**EXTRACT PROVIDED**:
=-=-=

We returned home, made our own tea and started using our various purchases. Then a text message came through for a last minute ‘ bob’ in the sea. A birthday bob for a visiting bobber. Even this simple activity took a turn!

So far so good, a birthday bob achieved.

How to make a birthday bob memorable?

For the moment access to our beach is blocked by essential works. The only access is via the grounds of a rest home and convent. Unknown to us there is a curfew on using this route. Our birthday bob was ended by us being seen off the premises. Being thrown out of a convent is a pretty unusual way to mark a birthday.

This birthday photo was taken with the photographer using a normal word to make us all smile.
This photo was taken with the photographer using a word that would make a nun blush.

A day of unexpected outcomes!

Pandemic Pondering #567

This was yesterday morning as we left the coàst. Today has started in much the same sunny way.

In between we have been drenched by monster showers in both the home and away locations. The sun is particularly welcome today as we wrestle with wallpaper and paint decisions and generally plan on doing fairly dull stuff. Who needs sun for camping and coastal adventures! We starved ourselves yesterday ready for an afternoon outing with some friends. It is a reflection of our hunger and not the quality of the comestibles that brings the blog to the sorry state of having no pictures. A shocking state of affairs when offered such a pretty range of sweet and savoury treats. Afternoon tea will be represented on this blog only by the left overs that we brought home. How slack is that!

Pandemic Pondering #565

We lived in Cornwall long enough to never quite trust a weather forecast fully.

Even through the curtains it was easy to see that the forecast was a little out of synch with local conditions.

Even our prediction of being without family on this beach was a bit flawed.

Our little granddaughter took a tumble in Hong Kong and needed an overnight stay in hospital so we took a good number of phone calls while enjoying the non rain. So some definite family time was had.

This morning the news from Hong Kong is better and the weather is also doing a fine job of putting a brave face on the situation. A good start to Monday.

=-=-=

**DATASET ENTRIES**:
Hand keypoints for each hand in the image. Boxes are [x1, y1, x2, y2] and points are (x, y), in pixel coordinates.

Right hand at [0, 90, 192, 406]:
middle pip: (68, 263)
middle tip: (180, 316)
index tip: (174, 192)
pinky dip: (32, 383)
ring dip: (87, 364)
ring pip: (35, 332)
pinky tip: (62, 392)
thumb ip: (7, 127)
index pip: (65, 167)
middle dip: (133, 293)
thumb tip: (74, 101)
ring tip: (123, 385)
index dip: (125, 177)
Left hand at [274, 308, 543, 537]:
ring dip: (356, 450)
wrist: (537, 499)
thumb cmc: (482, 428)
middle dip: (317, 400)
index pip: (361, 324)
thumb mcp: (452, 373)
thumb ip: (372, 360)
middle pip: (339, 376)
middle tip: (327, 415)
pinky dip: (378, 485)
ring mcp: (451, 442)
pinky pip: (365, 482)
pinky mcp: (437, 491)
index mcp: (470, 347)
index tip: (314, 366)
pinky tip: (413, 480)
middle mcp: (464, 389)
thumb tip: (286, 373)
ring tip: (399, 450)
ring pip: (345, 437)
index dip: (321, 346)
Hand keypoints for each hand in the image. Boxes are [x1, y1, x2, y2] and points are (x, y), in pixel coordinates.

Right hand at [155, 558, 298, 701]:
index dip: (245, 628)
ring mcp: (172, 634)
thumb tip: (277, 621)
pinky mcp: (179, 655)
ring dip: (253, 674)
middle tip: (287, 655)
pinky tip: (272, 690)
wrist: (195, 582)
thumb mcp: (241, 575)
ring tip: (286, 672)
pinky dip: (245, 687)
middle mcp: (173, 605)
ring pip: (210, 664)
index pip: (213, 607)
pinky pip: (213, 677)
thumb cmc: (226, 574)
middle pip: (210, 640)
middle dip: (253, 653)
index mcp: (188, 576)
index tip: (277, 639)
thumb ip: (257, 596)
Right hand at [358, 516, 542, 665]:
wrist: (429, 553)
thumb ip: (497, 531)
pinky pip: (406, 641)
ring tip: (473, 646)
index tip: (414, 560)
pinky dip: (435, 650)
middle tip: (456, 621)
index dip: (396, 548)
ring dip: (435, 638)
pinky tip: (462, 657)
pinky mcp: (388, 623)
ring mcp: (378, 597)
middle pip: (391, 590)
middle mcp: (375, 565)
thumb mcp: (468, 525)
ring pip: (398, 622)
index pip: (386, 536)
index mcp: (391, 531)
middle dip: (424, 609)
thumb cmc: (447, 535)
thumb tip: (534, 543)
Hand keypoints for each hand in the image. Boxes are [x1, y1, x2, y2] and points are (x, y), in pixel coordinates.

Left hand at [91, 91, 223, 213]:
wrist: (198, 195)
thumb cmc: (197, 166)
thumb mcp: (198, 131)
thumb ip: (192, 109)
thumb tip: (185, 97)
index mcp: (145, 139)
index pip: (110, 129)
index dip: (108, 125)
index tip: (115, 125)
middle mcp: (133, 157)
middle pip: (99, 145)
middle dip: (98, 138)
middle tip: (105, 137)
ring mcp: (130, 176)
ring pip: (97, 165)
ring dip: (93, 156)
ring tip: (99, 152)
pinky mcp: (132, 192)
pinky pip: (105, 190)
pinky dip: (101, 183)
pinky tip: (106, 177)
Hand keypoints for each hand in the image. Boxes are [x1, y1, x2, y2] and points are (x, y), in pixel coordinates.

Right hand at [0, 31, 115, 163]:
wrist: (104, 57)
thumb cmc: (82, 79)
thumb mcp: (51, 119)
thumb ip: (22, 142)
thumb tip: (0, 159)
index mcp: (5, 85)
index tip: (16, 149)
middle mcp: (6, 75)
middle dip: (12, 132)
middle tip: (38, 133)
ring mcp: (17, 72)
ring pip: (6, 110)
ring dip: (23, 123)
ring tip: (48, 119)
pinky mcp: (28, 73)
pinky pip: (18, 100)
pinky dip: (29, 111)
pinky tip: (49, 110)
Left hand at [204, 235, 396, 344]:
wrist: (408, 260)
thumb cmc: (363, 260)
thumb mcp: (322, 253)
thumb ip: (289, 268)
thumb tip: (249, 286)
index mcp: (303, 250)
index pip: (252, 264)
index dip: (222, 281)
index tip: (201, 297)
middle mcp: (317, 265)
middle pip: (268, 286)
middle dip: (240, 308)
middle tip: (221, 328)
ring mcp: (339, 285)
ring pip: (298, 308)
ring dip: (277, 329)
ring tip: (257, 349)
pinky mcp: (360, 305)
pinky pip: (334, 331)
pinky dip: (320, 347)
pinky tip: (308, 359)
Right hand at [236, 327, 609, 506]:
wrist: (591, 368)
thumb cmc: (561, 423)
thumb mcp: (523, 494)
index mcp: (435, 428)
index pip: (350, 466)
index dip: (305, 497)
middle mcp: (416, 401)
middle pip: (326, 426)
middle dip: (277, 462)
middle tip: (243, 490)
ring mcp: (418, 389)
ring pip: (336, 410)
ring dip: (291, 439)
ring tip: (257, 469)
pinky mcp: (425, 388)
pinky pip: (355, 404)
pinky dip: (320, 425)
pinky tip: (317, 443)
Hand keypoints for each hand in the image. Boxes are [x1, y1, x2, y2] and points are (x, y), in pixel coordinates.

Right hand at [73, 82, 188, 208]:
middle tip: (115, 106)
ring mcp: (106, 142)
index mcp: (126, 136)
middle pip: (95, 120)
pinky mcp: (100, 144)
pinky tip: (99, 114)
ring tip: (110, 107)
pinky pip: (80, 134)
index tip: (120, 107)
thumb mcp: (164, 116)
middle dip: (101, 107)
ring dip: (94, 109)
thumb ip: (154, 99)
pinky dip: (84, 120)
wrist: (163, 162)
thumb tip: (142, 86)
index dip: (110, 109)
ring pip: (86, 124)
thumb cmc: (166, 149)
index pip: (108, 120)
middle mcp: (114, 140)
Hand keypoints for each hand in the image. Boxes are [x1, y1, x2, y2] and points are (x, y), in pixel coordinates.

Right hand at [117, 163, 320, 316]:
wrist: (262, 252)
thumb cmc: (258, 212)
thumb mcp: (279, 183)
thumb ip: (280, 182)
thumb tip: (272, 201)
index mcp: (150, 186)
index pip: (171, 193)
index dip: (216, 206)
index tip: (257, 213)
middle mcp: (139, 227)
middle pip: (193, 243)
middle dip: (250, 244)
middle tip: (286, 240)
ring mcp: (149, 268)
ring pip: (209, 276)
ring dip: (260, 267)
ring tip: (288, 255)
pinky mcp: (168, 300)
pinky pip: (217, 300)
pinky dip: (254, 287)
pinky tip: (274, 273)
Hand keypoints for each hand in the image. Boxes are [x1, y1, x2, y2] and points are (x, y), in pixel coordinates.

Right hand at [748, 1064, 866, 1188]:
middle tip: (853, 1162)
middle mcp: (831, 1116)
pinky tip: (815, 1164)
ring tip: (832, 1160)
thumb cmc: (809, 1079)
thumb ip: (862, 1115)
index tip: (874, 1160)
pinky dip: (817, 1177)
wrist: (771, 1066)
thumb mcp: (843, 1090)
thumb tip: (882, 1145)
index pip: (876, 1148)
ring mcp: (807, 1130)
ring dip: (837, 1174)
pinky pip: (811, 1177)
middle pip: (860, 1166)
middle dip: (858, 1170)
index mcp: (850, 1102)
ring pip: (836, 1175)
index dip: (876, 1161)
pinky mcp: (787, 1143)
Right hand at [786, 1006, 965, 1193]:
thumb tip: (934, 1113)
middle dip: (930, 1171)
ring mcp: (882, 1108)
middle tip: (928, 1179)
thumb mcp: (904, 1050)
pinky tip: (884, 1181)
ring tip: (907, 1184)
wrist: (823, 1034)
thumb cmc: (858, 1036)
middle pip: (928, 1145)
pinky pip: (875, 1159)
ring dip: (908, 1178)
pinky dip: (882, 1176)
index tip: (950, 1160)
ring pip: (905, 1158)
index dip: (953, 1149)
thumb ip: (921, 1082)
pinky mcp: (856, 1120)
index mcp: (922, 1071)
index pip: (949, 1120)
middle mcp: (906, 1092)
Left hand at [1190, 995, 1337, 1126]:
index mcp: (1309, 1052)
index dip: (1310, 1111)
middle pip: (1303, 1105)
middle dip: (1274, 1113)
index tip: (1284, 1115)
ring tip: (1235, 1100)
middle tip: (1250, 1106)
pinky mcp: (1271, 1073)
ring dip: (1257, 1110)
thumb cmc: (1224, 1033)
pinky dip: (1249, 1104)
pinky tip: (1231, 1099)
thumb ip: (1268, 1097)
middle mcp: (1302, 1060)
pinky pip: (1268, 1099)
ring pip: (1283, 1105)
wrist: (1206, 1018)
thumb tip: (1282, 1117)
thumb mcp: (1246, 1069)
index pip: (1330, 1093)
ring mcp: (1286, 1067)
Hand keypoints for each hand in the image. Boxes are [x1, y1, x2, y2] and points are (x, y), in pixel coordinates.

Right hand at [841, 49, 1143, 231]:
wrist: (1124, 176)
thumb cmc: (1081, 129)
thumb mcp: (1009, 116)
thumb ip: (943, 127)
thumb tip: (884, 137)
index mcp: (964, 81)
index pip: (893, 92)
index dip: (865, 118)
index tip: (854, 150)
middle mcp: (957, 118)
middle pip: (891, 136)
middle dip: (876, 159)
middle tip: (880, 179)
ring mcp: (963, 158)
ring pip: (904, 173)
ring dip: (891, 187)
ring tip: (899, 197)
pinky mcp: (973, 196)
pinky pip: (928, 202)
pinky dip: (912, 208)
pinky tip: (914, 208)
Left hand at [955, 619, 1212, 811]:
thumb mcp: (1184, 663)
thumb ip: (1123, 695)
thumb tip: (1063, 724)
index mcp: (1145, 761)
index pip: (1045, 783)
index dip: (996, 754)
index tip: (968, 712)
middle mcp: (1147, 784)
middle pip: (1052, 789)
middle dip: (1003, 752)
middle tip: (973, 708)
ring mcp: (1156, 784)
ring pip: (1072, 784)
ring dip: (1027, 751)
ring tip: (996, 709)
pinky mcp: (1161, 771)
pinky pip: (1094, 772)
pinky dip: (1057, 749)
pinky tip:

=-=-=

**WHAT TO WORK ON**:
1. Answer these questions from the blog excerpt:
(a) What is currently blocking access to the beach?
(b) What from the afternoon tea will represent that meal on the blog?
(c) Where did the little granddaughter take a tumble?
2. Copy the part of the blog excerpt starting with "So far so good, a" and going on through "mark a birthday.".
3. Write what comes next in the blog excerpt, picking up after its last sentence.
The entries aren't needed here.

**TASK RESULTS**:
1.
(a) Essential works.
(b) The left overs brought home.
(c) Hong Kong.

2.
So far so good, a birthday bob achieved.

How to make a birthday bob memorable?

For the moment access to our beach is blocked by essential works. The only access is via the grounds of a rest home and convent. Unknown to us there is a curfew on using this route. Our birthday bob was ended by us being seen off the premises. Being thrown out of a convent is a pretty unusual way to mark a birthday.

3.
Pandemic Pondering #564

Back on the road to familiar places. First stopping at Strong Adolpho for a coffee. Pre-pandemic this was a regular drive to a regular destination. Mawgan Porth has always been a favourite beach, gone are the heady days of family meet-ups, things change but the geography and feel of the place remains. The weather is definitely at the scraggier end of Scrag End of summer. In truth we have had warmer Christmas mornings on this beach.

Once again we have the right clothes to make the weather just a minor irritation. Hugo got his dancing paws out.

Lola has a tiny bit of holiday ennui. She is in season and her freedom is slightly curtailed while there are other dogs on the beach. Like an artful teenager she has one eye on holiday romance while conforming to the family traditions of bracing walks in inclement weather.

Once there is no one else around she is free to be off the lead and scampering at our heels only stopping briefly to leave an alluring flavour of herself on unsuspecting cliff edge plants in the hope that some canine lothario can track her down.

Pandemic Pondering #563

The Scrag End of Summer, North Coast Bobbing tour continues today after a brief return to home. The sand and mud of North Devon has been cleared, out of the van, ready for some North Cornwall sand and mud to be gathered. While I was in North Devon there was a fair bit of rain but my reading journey took me to the unrelenting heat of turn of the century Buenos Aires and the evolution of Tango as a music and dance form in the hands of migrant musicians to Argentina.

So while my real world outlook was grey and a bit damp.

My immersive reading world was somewhat more lively.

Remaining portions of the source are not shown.